Investors betting on CG are doing so before a huge catalyst – topline data from the final analysis of the Bond-003 study of its sole asset, the oncolytic virus cretostimogene, in non-muscle-invasive bladder cancer (NMIBC). CG stock nearly doubled on its first day’s trading on 25 January, and the group is now worth $2.2bn.
A second oncology IPO didn’t fare quite as well. On 26 January Arrivent BioPharma floated at $18 a share, the mid-point of its range, and ended the day up 11%. That group’s market cap stands at a slightly more modest $640m, and the $175m proceeds will be invested mainly into the development of furmonertinib, which plays in the highly competitive EGFR inhibitor space.
CG Oncology
While CG’s success might have turned heads, there is some positive backing for the company’s upcoming data catalyst, from the Bond-003 trial’s first interim analysis presented at last year’s Society of Urologic Oncology meeting.

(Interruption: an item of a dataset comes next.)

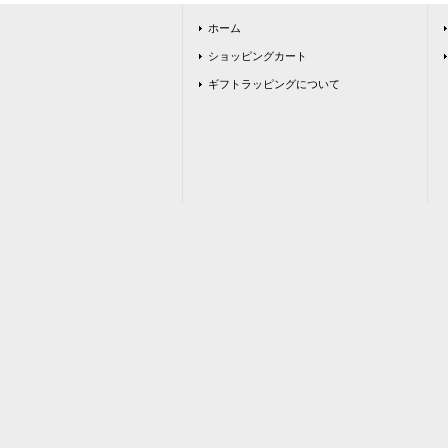
ホーム
ショッピングカート
ギフトラッピングについて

If the numbers hold up then the headline complete response rate of 76% looks highly competitive. Merck & Co’s Keytruda is approved for NMIBC, as is Ferring’s Adstiladrin, which has a highly protracted development history, and after a hiatus was launched at last this month.

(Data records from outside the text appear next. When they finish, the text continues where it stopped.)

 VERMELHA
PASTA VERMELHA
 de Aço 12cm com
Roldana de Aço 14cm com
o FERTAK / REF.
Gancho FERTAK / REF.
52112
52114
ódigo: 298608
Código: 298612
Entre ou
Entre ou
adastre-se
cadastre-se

ImmunityBio also boasts decent-looking NMIBC data with Anktiva, but has struggled financially as well as being knocked back by the FDA. Its US filing received a US complete response letter last May, but within five months a resubmission, claiming to address the CRL’s issues, was made; this now awaits a 23 April FDA action date.
Clearly, CG needs to avoid similar troubles, and to contend with the fact that oncolytic virus therapies have so far disappointed.
Cross-trial comparison in BCG-unresponsive high-risk NMIBC
Keynote-057 | CD-003 | Quilt-3.032 | Bond-003 | |
Keytruda (Merck & Co) | Adstiladrin (Ferring/ Royalty Pharma) | Anktiva (ImmunityBio) | Cretostimogene (CG Oncology) | |
n | 96 | 98 | 83 | 66 (at interim) |
CR rate | 41% | 51% | 71% | 76% |
mDOR | 16.2mth | 9.7mth | 24.1mth | Not reached |
Status | US approved, Jan 2020 | US approved, Jan 2023 | US CRL, filing resubmitted, 23 Apr 2024 PDUFA date | Final data due by end 2024 |
Source: product labels & company statements.
In a sense the Arrivent flotation is similarly speculative, though for different reasons.
Arrivent's pipeline lead is the anti-EFGR tyrosine kinase inhibitor furmonertinib (earlier known as alflutinib). Though this is claimed to have broad activity against mutant EGFR, Arrivent’s main focus is exon 20 insertions in EGFR; this is a vanishingly small niche, currently served by Johnson & Johnson’s Rybrevant, which has seen off the likes of Takeda’s Exkivity and Spectrum’s poziotinib.
Furmonertinib is approved in China, where it’s sold by its originator, Allist, for more typical EGFR mutations, including T790M. This market is significant, but in the west it’s effectively controlled by AstraZeneca’s Tagrisso; work on so-called fourth-generation EGFR inhibitors is ongoing, but Blueprint, Black Diamond, Rain Therapeutics, Theseus and others have struggled.
Perhaps the fact investors have seen enough to back two highly speculative oncology flotations bodes well for the health of the biotech markets.
This is an updated version of a story published earlier.